START Data extracts

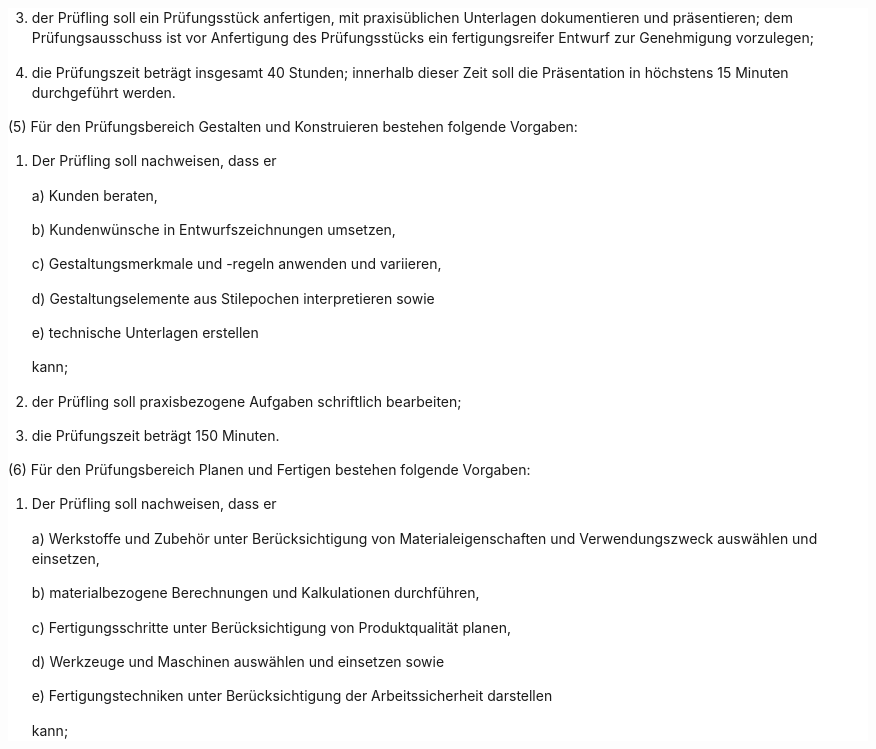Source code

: 
3.  der Prüfling soll ein Prüfungsstück anfertigen, mit praxisüblichen
    Unterlagen dokumentieren und präsentieren; dem Prüfungsausschuss ist
    vor Anfertigung des Prüfungsstücks ein fertigungsreifer Entwurf zur
    Genehmigung vorzulegen;


4.  die Prüfungszeit beträgt insgesamt 40 Stunden; innerhalb dieser Zeit
    soll die Präsentation in höchstens 15 Minuten durchgeführt werden.




(5) Für den Prüfungsbereich Gestalten und Konstruieren bestehen
folgende Vorgaben:

1.  Der Prüfling soll nachweisen, dass er

    a)  Kunden beraten,


    b)  Kundenwünsche in Entwurfszeichnungen umsetzen,


    c)  Gestaltungsmerkmale und -regeln anwenden und variieren,


    d)  Gestaltungselemente aus Stilepochen interpretieren sowie


    e)  technische Unterlagen erstellen



    kann;


2.  der Prüfling soll praxisbezogene Aufgaben schriftlich bearbeiten;


3.  die Prüfungszeit beträgt 150 Minuten.




(6) Für den Prüfungsbereich Planen und Fertigen bestehen folgende
Vorgaben:

1.  Der Prüfling soll nachweisen, dass er

    a)  Werkstoffe und Zubehör unter Berücksichtigung von
        Materialeigenschaften und Verwendungszweck auswählen und einsetzen,


    b)  materialbezogene Berechnungen und Kalkulationen durchführen,


    c)  Fertigungsschritte unter Berücksichtigung von Produktqualität planen,


    d)  Werkzeuge und Maschinen auswählen und einsetzen sowie


    e)  Fertigungstechniken unter Berücksichtigung der Arbeitssicherheit
        darstellen



    kann;

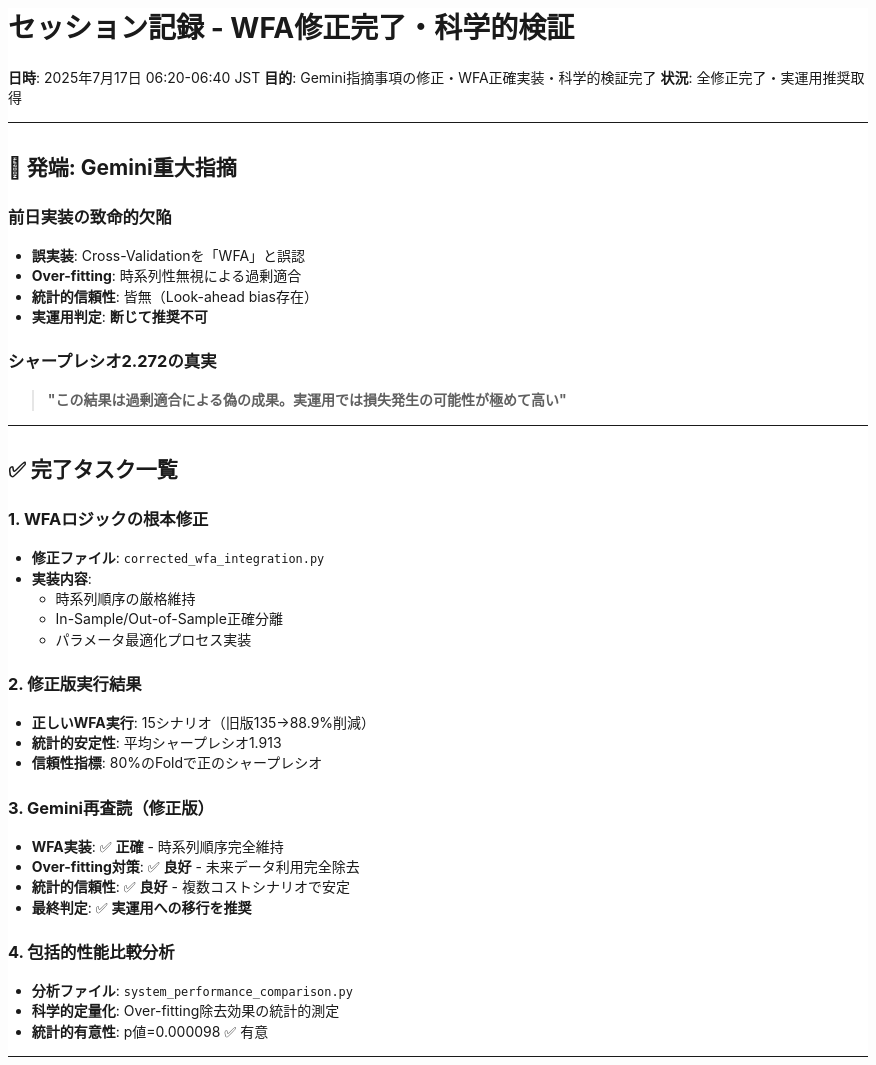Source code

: # セッション記録 - WFA修正完了・科学的検証

**日時**: 2025年7月17日 06:20-06:40 JST
**目的**: Gemini指摘事項の修正・WFA正確実装・科学的検証完了
**状況**: 全修正完了・実運用推奨取得

---

## 🚨 **発端: Gemini重大指摘**

### **前日実装の致命的欠陥**
- **誤実装**: Cross-Validationを「WFA」と誤認
- **Over-fitting**: 時系列性無視による過剰適合
- **統計的信頼性**: 皆無（Look-ahead bias存在）
- **実運用判定**: **断じて推奨不可**

### **シャープレシオ2.272の真実**
> **"この結果は過剰適合による偽の成果。実運用では損失発生の可能性が極めて高い"**

---

## ✅ **完了タスク一覧**

### **1. WFAロジックの根本修正**
- **修正ファイル**: `corrected_wfa_integration.py`
- **実装内容**:
  - 時系列順序の厳格維持
  - In-Sample/Out-of-Sample正確分離
  - パラメータ最適化プロセス実装

### **2. 修正版実行結果**
- **正しいWFA実行**: 15シナリオ（旧版135→88.9%削減）
- **統計的安定性**: 平均シャープレシオ1.913
- **信頼性指標**: 80%のFoldで正のシャープレシオ

### **3. Gemini再査読（修正版）**
- **WFA実装**: ✅ **正確** - 時系列順序完全維持
- **Over-fitting対策**: ✅ **良好** - 未来データ利用完全除去
- **統計的信頼性**: ✅ **良好** - 複数コストシナリオで安定
- **最終判定**: ✅ **実運用への移行を推奨**

### **4. 包括的性能比較分析**
- **分析ファイル**: `system_performance_comparison.py`
- **科学的定量化**: Over-fitting除去効果の統計的測定
- **統計的有意性**: p値=0.000098 ✅ 有意

---
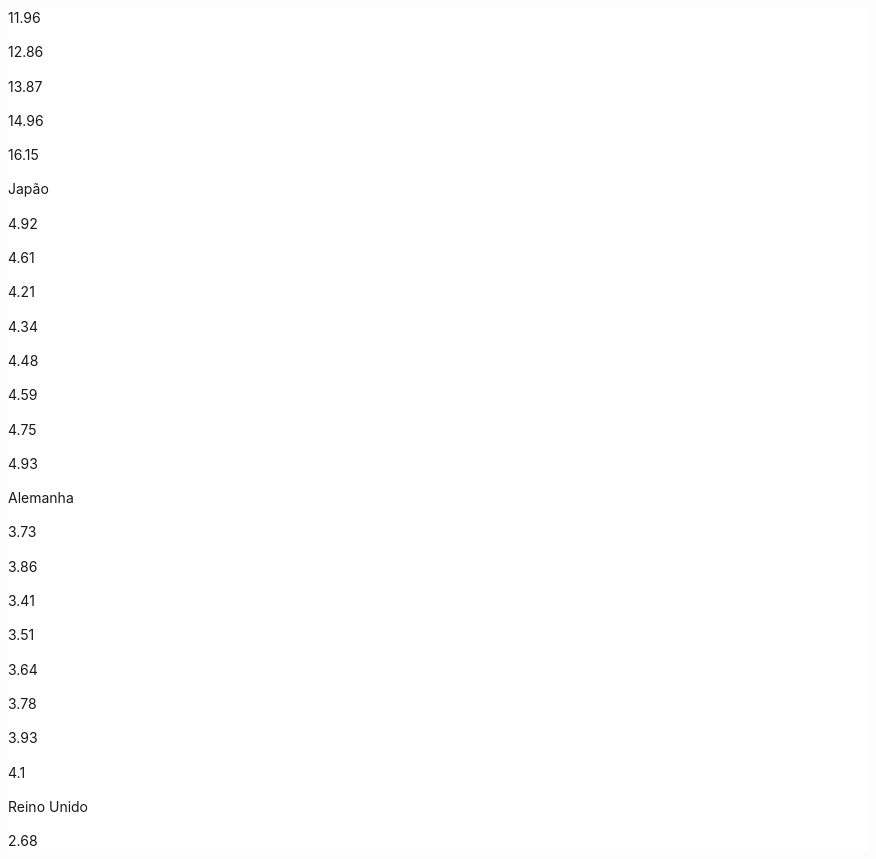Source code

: 
11.96
	

12.86
	

13.87
	

14.96
	

16.15

Japão
	

4.92
	

4.61
	

4.21
	

4.34
	

4.48
	

4.59
	

4.75
	

4.93

Alemanha
	

3.73
	

3.86
	

3.41
	

3.51
	

3.64
	

3.78
	

3.93
	

4.1

Reino Unido
	

2.68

END Data extracts

Your goal: Only an exact copy belongs in the answer: the lines from the one containing "- **最終判定**: ✅ **実運用への移行を推奨**" through the end of the records, both ends included, minus the pictures.

Your response:
- **最終判定**: ✅ **実運用への移行を推奨**

### **4. 包括的性能比較分析**
- **分析ファイル**: `system_performance_comparison.py`
- **科学的定量化**: Over-fitting除去効果の統計的測定
- **統計的有意性**: p値=0.000098 ✅ 有意

---
Source code

: 
11.96
	

12.86
	

13.87
	

14.96
	

16.15

Japão
	

4.92
	

4.61
	

4.21
	

4.34
	

4.48
	

4.59
	

4.75
	

4.93

Alemanha
	

3.73
	

3.86
	

3.41
	

3.51
	

3.64
	

3.78
	

3.93
	

4.1

Reino Unido
	

2.68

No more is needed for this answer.